**Work to be completed:** Pull out every line of the records below that contains the string "Guys", matching its case.

Rendered images paired with their source text:
※ ※ ※

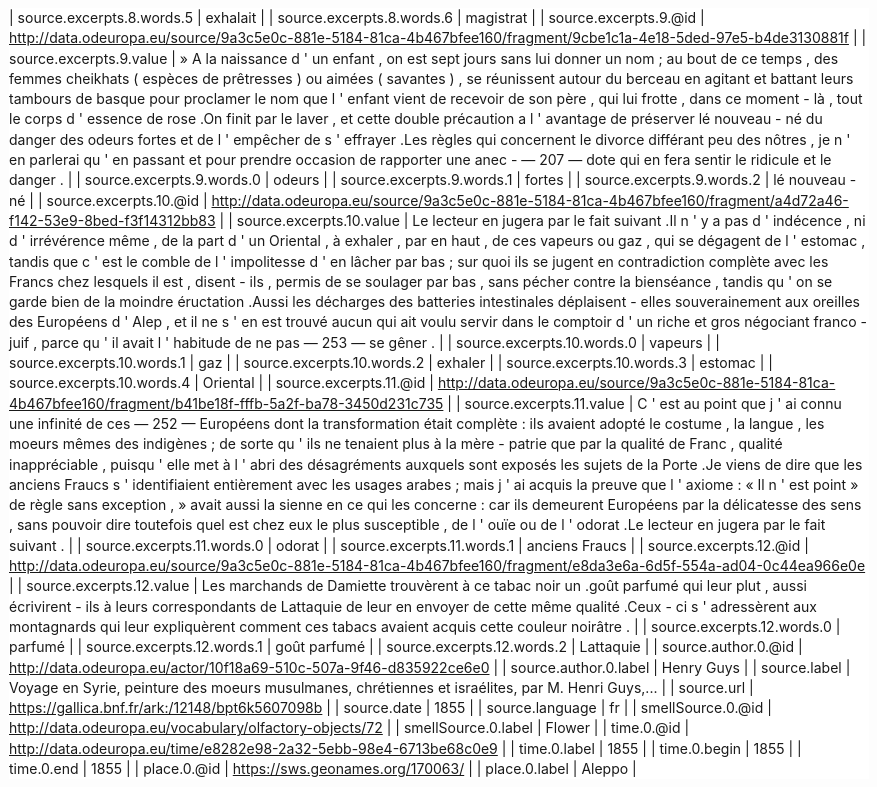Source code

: | source.excerpts.8.words.5 | exhalait |
| source.excerpts.8.words.6 | magistrat |
| source.excerpts.9.@id | http://data.odeuropa.eu/source/9a3c5e0c-881e-5184-81ca-4b467bfee160/fragment/9cbe1c1a-4e18-5ded-97e5-b4de3130881f |
| source.excerpts.9.value | » A la naissance d ' un enfant , on est sept jours sans lui donner un nom ; au bout de ce temps , des femmes cheikhats ( espèces de prêtresses ) ou aimées ( savantes ) , se réunissent autour du berceau en agitant et battant leurs tambours de basque pour proclamer le nom que l ' enfant vient de recevoir de son père , qui lui frotte , dans ce moment - là , tout le corps d ' essence de rose .On finit par le laver , et cette double précaution a l ' avantage de préserver lé nouveau - né du danger des odeurs fortes et de l ' empêcher de s ' effrayer .Les règles qui concernent le divorce différant peu des nôtres , je n ' en parlerai qu ' en passant et pour prendre occasion de rapporter une anec - — 207 — dote qui en fera sentir le ridicule et le danger . |
| source.excerpts.9.words.0 | odeurs |
| source.excerpts.9.words.1 | fortes |
| source.excerpts.9.words.2 | lé nouveau - né |
| source.excerpts.10.@id | http://data.odeuropa.eu/source/9a3c5e0c-881e-5184-81ca-4b467bfee160/fragment/a4d72a46-f142-53e9-8bed-f3f14312bb83 |
| source.excerpts.10.value | Le lecteur en jugera par le fait suivant .Il n ' y a pas d ' indécence , ni d ' irrévérence même , de la part d ' un Oriental , à exhaler , par en haut , de ces vapeurs ou gaz , qui se dégagent de l ' estomac , tandis que c ' est le comble de l ' impolitesse d ' en lâcher par bas ; sur quoi ils se jugent en contradiction complète avec les Francs chez lesquels il est , disent - ils , permis de se soulager par bas , sans pécher contre la bienséance , tandis qu ' on se garde bien de la moindre éructation .Aussi les décharges des batteries intestinales déplaisent - elles souverainement aux oreilles des Européens d ' Alep , et il ne s ' en est trouvé aucun qui ait voulu servir dans le comptoir d ' un riche et gros négociant franco - juif , parce qu ' il avait l ' habitude de ne pas — 253 — se gêner . |
| source.excerpts.10.words.0 | vapeurs |
| source.excerpts.10.words.1 | gaz |
| source.excerpts.10.words.2 | exhaler |
| source.excerpts.10.words.3 | estomac |
| source.excerpts.10.words.4 | Oriental |
| source.excerpts.11.@id | http://data.odeuropa.eu/source/9a3c5e0c-881e-5184-81ca-4b467bfee160/fragment/b41be18f-fffb-5a2f-ba78-3450d231c735 |
| source.excerpts.11.value | C ' est au point que j ' ai connu une infinité de ces — 252 — Européens dont la transformation était complète : ils avaient adopté le costume , la langue , les moeurs mêmes des indigènes ; de sorte qu ' ils ne tenaient plus à la mère - patrie que par la qualité de Franc , qualité inappréciable , puisqu ' elle met à l ' abri des désagréments auxquels sont exposés les sujets de la Porte .Je viens de dire que les anciens Fraucs s ' identifiaient entièrement avec les usages arabes ; mais j ' ai acquis la preuve que l ' axiome : « Il n ' est point » de règle sans exception , » avait aussi la sienne en ce qui les concerne : car ils demeurent Européens par la délicatesse des sens , sans pouvoir dire toutefois quel est chez eux le plus susceptible , de l ' ouïe ou de l ' odorat .Le lecteur en jugera par le fait suivant . |
| source.excerpts.11.words.0 | odorat |
| source.excerpts.11.words.1 | anciens Fraucs |
| source.excerpts.12.@id | http://data.odeuropa.eu/source/9a3c5e0c-881e-5184-81ca-4b467bfee160/fragment/e8da3e6a-6d5f-554a-ad04-0c44ea966e0e |
| source.excerpts.12.value | Les marchands de Damiette trouvèrent à ce tabac noir un .goût parfumé qui leur plut , aussi écrivirent - ils à leurs correspondants de Lattaquie de leur en envoyer de cette même qualité .Ceux - ci s ' adressèrent aux montagnards qui leur expliquèrent comment ces tabacs avaient acquis cette couleur noirâtre . |
| source.excerpts.12.words.0 | parfumé |
| source.excerpts.12.words.1 | goût parfumé |
| source.excerpts.12.words.2 | Lattaquie |
| source.author.0.@id | http://data.odeuropa.eu/actor/10f18a69-510c-507a-9f46-d835922ce6e0 |
| source.author.0.label | Henry  Guys |
| source.label | Voyage en Syrie, peinture des moeurs musulmanes, chrétiennes et israélites, par M. Henri Guys,... |
| source.url | https://gallica.bnf.fr/ark:/12148/bpt6k5607098b |
| source.date | 1855 |
| source.language | fr |
| smellSource.0.@id | http://data.odeuropa.eu/vocabulary/olfactory-objects/72 |
| smellSource.0.label | Flower |
| time.0.@id | http://data.odeuropa.eu/time/e8282e98-2a32-5ebb-98e4-6713be68c0e9 |
| time.0.label | 1855 |
| time.0.begin | 1855 |
| time.0.end | 1855 |
| place.0.@id | https://sws.geonames.org/170063/ |
| place.0.label | Aleppo |
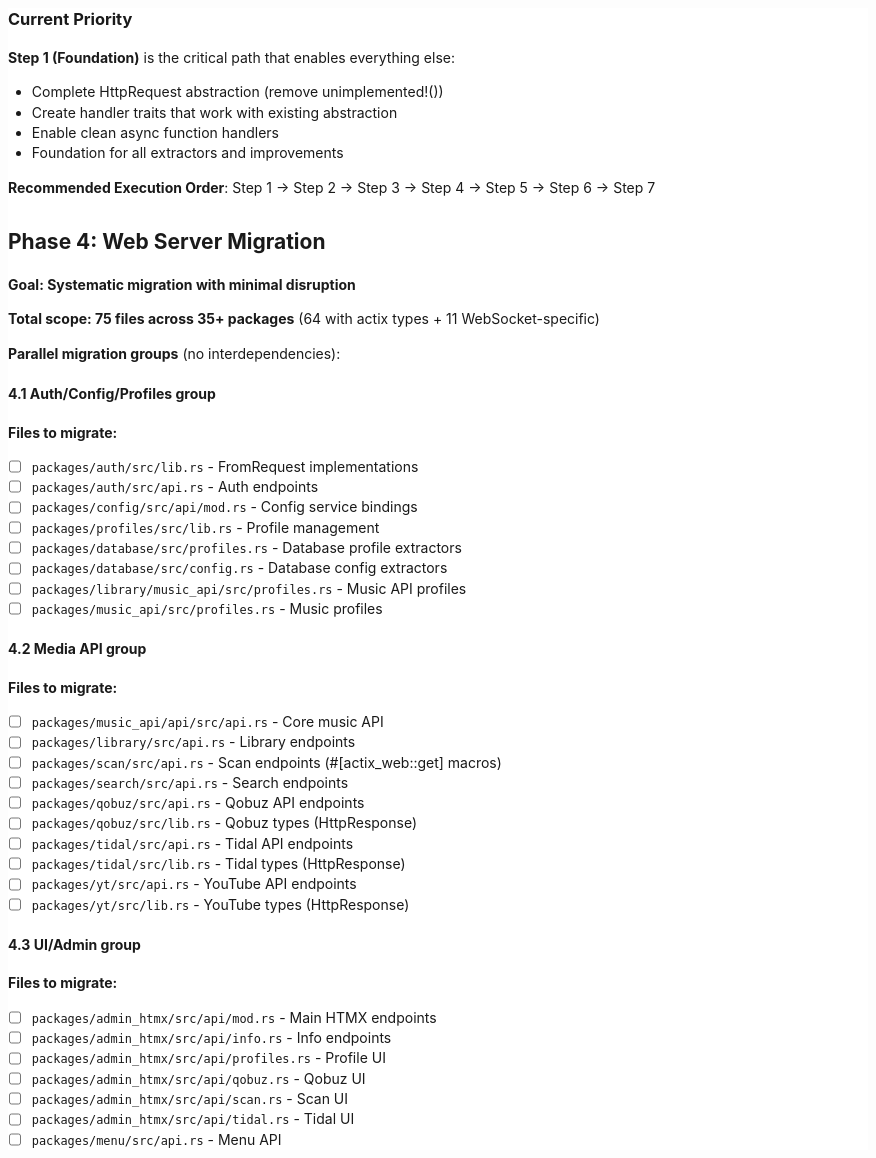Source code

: ### Current Priority

**Step 1 (Foundation)** is the critical path that enables everything else:

- Complete HttpRequest abstraction (remove unimplemented!())
- Create handler traits that work with existing abstraction
- Enable clean async function handlers
- Foundation for all extractors and improvements

**Recommended Execution Order**: Step 1 → Step 2 → Step 3 → Step 4 → Step 5 → Step 6 → Step 7

## Phase 4: Web Server Migration

**Goal: Systematic migration with minimal disruption**

**Total scope: 75 files across 35+ packages** (64 with actix types + 11 WebSocket-specific)

**Parallel migration groups** (no interdependencies):

#### 4.1 Auth/Config/Profiles group

**Files to migrate:**

- [ ] `packages/auth/src/lib.rs` - FromRequest implementations
- [ ] `packages/auth/src/api.rs` - Auth endpoints
- [ ] `packages/config/src/api/mod.rs` - Config service bindings
- [ ] `packages/profiles/src/lib.rs` - Profile management
- [ ] `packages/database/src/profiles.rs` - Database profile extractors
- [ ] `packages/database/src/config.rs` - Database config extractors
- [ ] `packages/library/music_api/src/profiles.rs` - Music API profiles
- [ ] `packages/music_api/src/profiles.rs` - Music profiles

#### 4.2 Media API group

**Files to migrate:**

- [ ] `packages/music_api/api/src/api.rs` - Core music API
- [ ] `packages/library/src/api.rs` - Library endpoints
- [ ] `packages/scan/src/api.rs` - Scan endpoints (#[actix_web::get] macros)
- [ ] `packages/search/src/api.rs` - Search endpoints
- [ ] `packages/qobuz/src/api.rs` - Qobuz API endpoints
- [ ] `packages/qobuz/src/lib.rs` - Qobuz types (HttpResponse)
- [ ] `packages/tidal/src/api.rs` - Tidal API endpoints
- [ ] `packages/tidal/src/lib.rs` - Tidal types (HttpResponse)
- [ ] `packages/yt/src/api.rs` - YouTube API endpoints
- [ ] `packages/yt/src/lib.rs` - YouTube types (HttpResponse)

#### 4.3 UI/Admin group

**Files to migrate:**

- [ ] `packages/admin_htmx/src/api/mod.rs` - Main HTMX endpoints
- [ ] `packages/admin_htmx/src/api/info.rs` - Info endpoints
- [ ] `packages/admin_htmx/src/api/profiles.rs` - Profile UI
- [ ] `packages/admin_htmx/src/api/qobuz.rs` - Qobuz UI
- [ ] `packages/admin_htmx/src/api/scan.rs` - Scan UI
- [ ] `packages/admin_htmx/src/api/tidal.rs` - Tidal UI
- [ ] `packages/menu/src/api.rs` - Menu API

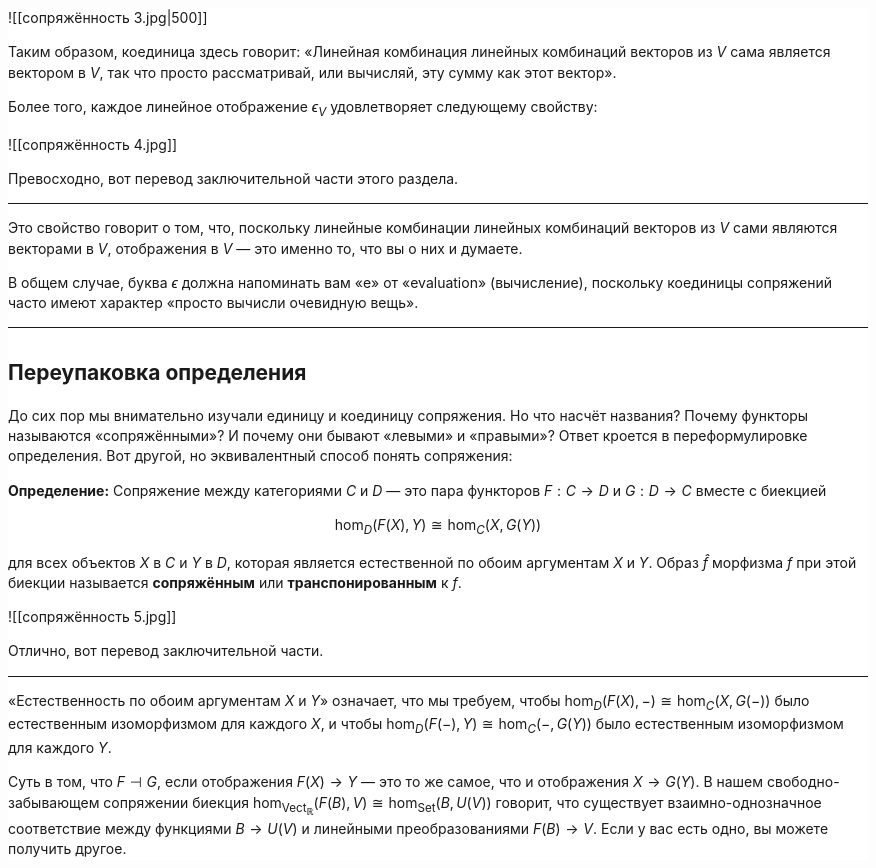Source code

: ![[сопряжённость 3.jpg|500]] 

Таким образом, коединица здесь говорит: «Линейная комбинация линейных комбинаций векторов из $V$ сама является вектором в $V$, так что просто рассматривай, или вычисляй, эту сумму как этот вектор».

Более того, каждое линейное отображение $\epsilon_V$ удовлетворяет следующему свойству: 

![[сопряжённость 4.jpg]]

Превосходно, вот перевод заключительной части этого раздела.

---

Это свойство говорит о том, что, поскольку линейные комбинации линейных комбинаций векторов из $V$ сами являются векторами в $V$, отображения в $V$ — это именно то, что вы о них и думаете.

В общем случае, буква $\epsilon$ должна напоминать вам «e» от «evaluation» (вычисление), поскольку коединицы сопряжений часто имеют характер «просто вычисли очевидную вещь».

---

## Переупаковка определения

До сих пор мы внимательно изучали единицу и коединицу сопряжения. Но что насчёт названия? Почему функторы называются «сопряжёнными»? И почему они бывают «левыми» и «правыми»? Ответ кроется в переформулировке определения. Вот другой, но эквивалентный способ понять сопряжения:

**Определение:** Сопряжение между категориями $C$ и $D$ — это пара функторов $F: C \to D$ и $G: D \to C$ вместе с биекцией

$$
\text{hom}_{D}(F(X), Y) \cong \text{hom}_{C}(X, G(Y))
$$

для всех объектов $X$ в $C$ и $Y$ в $D$, которая является естественной по обоим аргументам $X$ и $Y$. Образ $\hat{f}$ морфизма $f$ при этой биекции называется **сопряжённым** или **транспонированным** к $f$.

![[сопряжённость 5.jpg]]



Отлично, вот перевод заключительной части.

---

«Естественность по обоим аргументам $X$ и $Y$» означает, что мы требуем, чтобы
$\text{hom}_{D}(F(X), -) \cong \text{hom}_{C}(X, G(-))$
было естественным изоморфизмом для каждого $X$, и чтобы
$\text{hom}_{D}(F(-), Y) \cong \text{hom}_{C}(-, G(Y))$
было естественным изоморфизмом для каждого $Y$.

Суть в том, что $F \dashv G$, если отображения $F(X) \to Y$ — это то же самое, что и отображения $X \to G(Y)$. В нашем свободно-забывающем сопряжении биекция
$\text{hom}_{\mathsf{Vect}_{\mathbb{R}}}(F(B), V) \cong \text{hom}_{\mathsf{Set}}(B, U(V))$
говорит, что существует взаимно-однозначное соответствие между функциями $B \to U(V)$ и линейными преобразованиями $F(B) \to V$. Если у вас есть одно, вы можете получить другое.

※ ※ ※

**Task response:**
| source.author.0.label | Henry  Guys |
| source.label | Voyage en Syrie, peinture des moeurs musulmanes, chrétiennes et israélites, par M. Henri Guys,... |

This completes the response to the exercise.